Work instruction >>
In the entries that follow, how many lines contain the word "weight"? Answer with the number only.
───
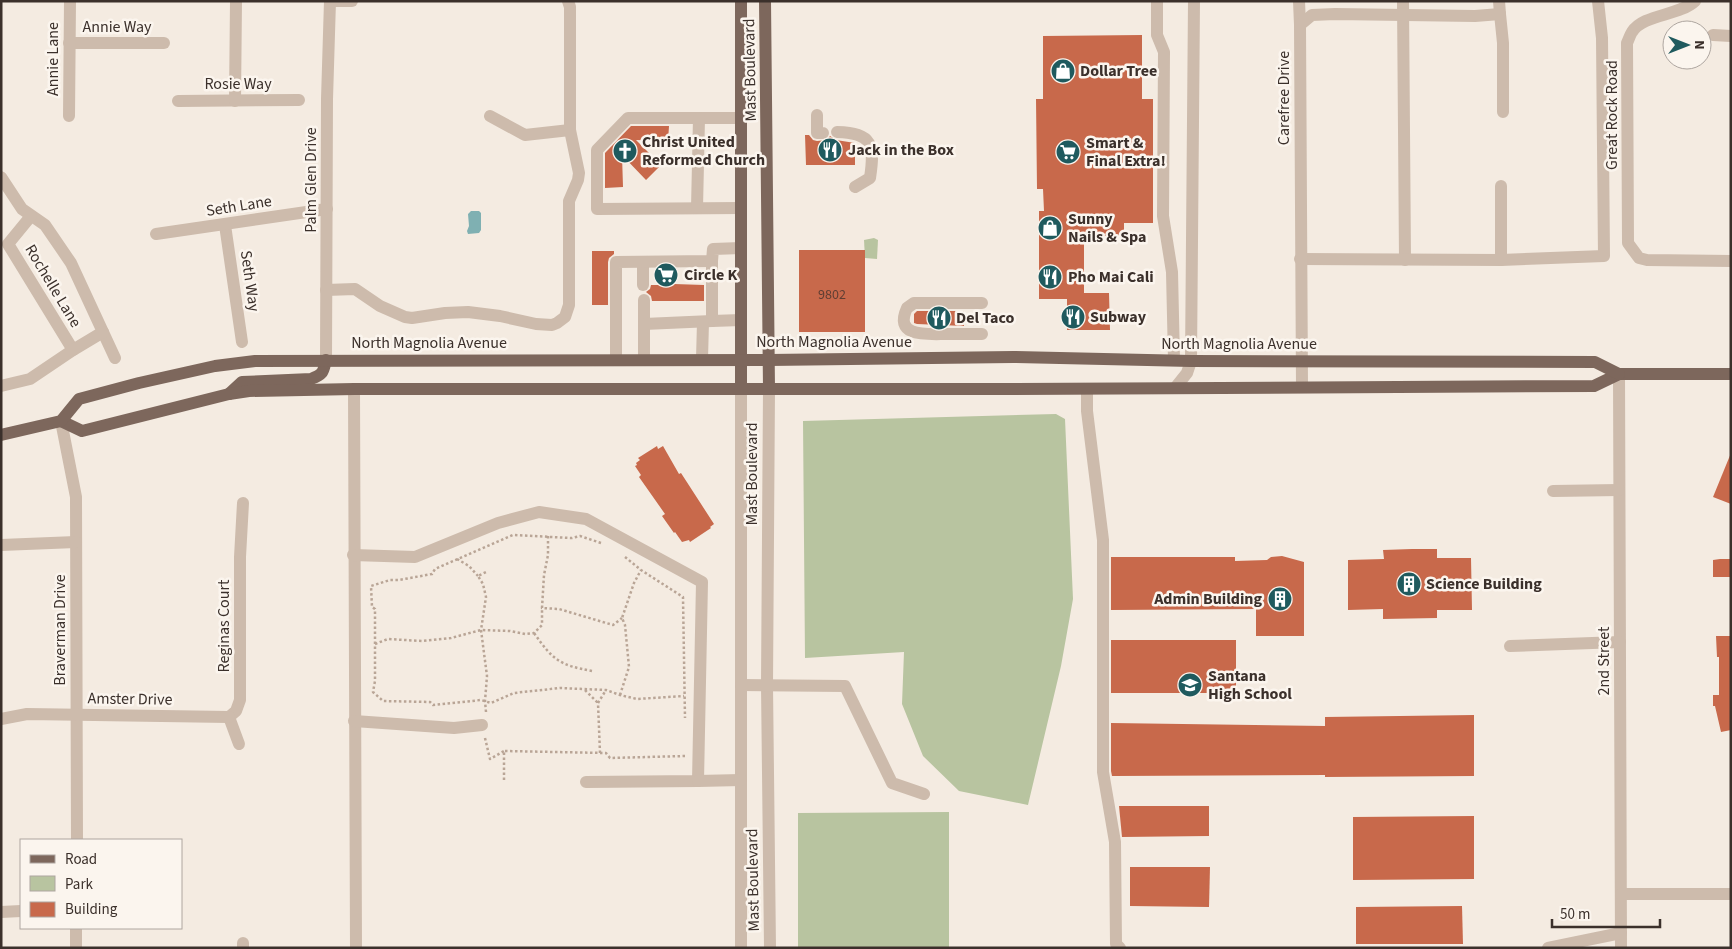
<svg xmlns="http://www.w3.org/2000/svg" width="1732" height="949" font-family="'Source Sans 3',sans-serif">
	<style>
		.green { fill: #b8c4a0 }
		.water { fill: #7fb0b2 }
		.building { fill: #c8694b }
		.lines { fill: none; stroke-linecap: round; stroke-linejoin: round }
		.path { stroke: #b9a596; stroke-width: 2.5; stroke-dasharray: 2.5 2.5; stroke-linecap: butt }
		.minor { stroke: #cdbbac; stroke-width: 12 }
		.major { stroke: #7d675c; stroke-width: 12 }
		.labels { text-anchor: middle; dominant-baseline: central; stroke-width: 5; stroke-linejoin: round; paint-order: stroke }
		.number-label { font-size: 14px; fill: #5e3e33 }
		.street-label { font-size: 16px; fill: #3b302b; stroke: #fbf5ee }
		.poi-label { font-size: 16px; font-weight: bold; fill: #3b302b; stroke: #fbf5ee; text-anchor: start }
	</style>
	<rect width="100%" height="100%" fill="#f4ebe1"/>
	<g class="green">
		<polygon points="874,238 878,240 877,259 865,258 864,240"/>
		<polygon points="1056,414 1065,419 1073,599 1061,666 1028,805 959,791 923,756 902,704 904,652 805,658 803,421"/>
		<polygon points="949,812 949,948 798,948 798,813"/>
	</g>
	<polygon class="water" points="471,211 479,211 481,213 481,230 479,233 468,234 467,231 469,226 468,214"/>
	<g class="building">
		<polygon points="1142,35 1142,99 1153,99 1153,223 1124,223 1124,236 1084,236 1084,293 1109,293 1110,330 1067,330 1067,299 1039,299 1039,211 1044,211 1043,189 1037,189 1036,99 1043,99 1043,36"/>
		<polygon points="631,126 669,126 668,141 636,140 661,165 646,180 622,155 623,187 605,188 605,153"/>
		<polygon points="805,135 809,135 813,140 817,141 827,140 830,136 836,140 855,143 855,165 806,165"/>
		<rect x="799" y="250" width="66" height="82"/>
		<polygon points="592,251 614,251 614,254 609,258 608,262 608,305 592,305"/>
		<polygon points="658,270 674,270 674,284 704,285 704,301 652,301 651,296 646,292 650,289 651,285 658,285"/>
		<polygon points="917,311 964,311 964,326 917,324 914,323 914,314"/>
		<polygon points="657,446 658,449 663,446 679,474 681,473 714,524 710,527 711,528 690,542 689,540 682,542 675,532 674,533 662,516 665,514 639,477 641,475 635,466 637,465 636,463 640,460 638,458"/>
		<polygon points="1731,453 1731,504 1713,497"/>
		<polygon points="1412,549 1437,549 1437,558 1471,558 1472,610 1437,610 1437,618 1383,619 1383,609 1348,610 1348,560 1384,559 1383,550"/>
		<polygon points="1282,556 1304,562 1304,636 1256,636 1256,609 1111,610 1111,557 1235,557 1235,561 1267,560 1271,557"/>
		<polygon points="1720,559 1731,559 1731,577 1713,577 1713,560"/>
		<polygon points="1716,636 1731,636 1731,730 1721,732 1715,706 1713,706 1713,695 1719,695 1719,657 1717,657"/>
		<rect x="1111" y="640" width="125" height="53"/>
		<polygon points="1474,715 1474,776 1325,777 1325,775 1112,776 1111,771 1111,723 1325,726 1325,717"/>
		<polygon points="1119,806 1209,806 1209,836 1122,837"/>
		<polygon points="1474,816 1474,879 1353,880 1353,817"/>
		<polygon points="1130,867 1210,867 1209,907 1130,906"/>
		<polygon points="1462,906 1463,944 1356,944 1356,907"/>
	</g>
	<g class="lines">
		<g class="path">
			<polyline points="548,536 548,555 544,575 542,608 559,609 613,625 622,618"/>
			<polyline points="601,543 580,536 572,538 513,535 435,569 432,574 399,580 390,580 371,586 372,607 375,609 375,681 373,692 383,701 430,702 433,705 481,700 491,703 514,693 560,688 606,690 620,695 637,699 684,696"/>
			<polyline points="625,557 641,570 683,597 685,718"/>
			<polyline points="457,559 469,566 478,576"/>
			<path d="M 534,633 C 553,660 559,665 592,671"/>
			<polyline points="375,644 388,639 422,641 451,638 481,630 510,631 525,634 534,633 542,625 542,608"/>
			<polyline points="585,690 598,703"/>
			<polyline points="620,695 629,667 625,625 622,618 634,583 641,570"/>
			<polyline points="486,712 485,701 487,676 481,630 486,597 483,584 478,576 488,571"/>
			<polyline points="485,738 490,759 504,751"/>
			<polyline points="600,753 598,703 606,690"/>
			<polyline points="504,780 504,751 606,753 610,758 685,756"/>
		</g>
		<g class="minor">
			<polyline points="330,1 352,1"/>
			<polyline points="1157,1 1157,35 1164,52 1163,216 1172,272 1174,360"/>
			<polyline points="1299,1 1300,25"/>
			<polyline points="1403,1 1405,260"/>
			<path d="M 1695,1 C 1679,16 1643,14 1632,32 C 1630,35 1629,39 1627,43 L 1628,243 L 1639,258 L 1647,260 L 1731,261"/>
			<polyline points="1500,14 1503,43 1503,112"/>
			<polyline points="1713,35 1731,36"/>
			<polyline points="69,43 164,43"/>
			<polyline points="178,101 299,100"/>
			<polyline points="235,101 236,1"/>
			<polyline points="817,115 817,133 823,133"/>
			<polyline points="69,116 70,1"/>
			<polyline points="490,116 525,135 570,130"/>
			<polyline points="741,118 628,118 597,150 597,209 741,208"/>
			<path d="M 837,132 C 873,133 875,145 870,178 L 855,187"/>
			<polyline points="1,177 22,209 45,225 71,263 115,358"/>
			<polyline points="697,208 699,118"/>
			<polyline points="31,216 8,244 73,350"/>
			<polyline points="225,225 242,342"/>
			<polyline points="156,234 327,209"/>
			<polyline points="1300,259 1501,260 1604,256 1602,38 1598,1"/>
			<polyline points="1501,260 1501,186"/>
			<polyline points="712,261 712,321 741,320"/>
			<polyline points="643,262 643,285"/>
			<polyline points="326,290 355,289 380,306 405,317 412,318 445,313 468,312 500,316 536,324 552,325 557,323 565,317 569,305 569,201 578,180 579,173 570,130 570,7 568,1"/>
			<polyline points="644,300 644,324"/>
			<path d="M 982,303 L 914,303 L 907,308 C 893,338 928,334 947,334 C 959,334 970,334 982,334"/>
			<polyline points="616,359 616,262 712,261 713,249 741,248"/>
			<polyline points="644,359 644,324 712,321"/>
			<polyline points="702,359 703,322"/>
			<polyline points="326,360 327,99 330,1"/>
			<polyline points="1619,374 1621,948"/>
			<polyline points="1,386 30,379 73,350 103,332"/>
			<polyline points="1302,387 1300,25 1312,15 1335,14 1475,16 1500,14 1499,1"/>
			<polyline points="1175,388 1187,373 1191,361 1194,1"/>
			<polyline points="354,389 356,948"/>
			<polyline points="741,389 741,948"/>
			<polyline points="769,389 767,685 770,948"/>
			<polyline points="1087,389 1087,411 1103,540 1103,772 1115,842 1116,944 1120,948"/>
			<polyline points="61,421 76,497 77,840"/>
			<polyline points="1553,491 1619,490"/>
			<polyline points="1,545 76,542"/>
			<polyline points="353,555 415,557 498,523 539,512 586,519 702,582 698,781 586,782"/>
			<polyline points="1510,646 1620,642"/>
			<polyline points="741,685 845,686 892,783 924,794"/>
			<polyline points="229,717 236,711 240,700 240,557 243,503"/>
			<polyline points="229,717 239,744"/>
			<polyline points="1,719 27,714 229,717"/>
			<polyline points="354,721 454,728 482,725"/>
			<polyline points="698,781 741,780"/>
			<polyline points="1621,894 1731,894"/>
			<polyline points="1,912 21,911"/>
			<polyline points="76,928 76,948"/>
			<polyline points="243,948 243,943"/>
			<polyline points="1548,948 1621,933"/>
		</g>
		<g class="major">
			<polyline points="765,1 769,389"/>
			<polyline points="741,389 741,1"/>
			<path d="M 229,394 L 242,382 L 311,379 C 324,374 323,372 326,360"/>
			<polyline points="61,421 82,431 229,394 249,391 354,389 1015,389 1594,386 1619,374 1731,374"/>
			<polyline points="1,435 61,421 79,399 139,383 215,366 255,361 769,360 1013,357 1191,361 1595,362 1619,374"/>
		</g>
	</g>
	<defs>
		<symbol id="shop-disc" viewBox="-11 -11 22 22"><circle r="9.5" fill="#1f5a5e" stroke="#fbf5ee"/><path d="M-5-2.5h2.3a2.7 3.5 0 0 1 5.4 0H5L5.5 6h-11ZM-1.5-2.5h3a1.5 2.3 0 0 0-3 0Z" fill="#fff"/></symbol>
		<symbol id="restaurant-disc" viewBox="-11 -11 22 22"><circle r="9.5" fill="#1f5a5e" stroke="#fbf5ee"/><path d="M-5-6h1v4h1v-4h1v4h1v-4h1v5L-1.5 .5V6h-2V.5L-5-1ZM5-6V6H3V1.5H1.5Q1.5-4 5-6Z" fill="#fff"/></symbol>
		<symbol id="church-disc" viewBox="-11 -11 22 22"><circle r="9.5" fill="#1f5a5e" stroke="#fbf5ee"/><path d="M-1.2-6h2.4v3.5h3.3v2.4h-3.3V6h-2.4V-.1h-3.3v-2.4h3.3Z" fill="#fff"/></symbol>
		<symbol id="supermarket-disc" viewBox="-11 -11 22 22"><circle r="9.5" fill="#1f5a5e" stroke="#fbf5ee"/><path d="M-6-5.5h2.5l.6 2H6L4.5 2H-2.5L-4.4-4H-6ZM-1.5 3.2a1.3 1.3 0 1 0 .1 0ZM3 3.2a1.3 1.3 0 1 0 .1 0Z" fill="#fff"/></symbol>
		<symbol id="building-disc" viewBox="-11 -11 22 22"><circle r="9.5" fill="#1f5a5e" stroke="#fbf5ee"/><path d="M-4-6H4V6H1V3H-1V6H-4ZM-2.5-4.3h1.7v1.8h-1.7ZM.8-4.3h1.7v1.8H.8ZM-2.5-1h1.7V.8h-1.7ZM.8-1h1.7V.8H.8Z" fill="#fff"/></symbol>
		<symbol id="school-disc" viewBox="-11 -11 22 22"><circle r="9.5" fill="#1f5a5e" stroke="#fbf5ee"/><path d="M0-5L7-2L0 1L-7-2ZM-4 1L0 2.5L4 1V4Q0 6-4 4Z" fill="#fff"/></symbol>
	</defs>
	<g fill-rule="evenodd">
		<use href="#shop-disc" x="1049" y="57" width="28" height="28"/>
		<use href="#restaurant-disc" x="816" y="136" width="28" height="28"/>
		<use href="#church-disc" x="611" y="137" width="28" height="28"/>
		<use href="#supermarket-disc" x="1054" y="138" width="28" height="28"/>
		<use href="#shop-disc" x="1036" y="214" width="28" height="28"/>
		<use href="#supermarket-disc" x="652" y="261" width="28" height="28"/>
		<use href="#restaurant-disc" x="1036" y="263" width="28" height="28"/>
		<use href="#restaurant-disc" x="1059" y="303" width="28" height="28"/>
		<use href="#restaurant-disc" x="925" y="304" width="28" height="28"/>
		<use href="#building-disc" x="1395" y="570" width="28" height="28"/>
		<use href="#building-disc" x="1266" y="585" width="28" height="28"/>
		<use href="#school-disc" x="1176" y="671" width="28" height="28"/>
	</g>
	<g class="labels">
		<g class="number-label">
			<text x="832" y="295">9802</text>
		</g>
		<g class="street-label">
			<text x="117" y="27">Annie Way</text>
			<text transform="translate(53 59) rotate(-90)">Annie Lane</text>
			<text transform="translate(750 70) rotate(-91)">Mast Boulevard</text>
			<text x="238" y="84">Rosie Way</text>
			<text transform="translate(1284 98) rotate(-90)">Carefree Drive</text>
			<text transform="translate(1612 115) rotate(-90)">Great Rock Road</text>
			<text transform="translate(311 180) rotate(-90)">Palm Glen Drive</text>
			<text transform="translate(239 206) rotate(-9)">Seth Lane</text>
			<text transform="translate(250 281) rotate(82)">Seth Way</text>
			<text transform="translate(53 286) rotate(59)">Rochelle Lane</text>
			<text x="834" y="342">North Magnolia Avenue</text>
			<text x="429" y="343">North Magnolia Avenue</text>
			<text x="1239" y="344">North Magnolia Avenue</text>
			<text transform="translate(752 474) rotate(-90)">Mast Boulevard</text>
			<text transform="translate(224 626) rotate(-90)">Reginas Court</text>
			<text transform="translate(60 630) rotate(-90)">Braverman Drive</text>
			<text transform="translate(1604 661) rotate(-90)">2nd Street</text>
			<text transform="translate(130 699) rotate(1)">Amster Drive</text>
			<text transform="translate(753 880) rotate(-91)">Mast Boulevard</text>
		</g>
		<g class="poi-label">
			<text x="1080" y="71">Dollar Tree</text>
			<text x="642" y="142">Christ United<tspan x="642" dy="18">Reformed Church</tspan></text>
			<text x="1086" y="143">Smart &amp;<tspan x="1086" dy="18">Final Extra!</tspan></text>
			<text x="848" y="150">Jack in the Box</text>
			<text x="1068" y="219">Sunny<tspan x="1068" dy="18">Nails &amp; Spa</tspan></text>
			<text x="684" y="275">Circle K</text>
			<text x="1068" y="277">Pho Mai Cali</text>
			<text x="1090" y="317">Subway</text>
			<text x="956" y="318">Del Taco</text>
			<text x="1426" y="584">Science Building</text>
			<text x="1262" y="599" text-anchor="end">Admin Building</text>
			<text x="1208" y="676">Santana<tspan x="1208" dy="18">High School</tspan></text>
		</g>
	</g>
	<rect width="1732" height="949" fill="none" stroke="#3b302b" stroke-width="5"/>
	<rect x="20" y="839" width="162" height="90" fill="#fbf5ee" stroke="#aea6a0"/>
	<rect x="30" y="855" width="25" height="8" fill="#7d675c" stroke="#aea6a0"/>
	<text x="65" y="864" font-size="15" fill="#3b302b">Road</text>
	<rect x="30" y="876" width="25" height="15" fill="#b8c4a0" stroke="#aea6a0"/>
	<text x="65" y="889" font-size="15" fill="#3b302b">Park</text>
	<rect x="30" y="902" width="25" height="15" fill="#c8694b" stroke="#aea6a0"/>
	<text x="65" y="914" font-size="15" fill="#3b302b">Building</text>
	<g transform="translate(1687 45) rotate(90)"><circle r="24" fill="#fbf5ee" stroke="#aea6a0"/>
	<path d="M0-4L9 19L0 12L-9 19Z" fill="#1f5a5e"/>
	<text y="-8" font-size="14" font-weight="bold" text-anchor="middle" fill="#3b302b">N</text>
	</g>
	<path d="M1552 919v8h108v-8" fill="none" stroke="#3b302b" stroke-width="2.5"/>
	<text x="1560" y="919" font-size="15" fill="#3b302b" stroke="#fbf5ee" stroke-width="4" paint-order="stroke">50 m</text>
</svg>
───
Response below >>
2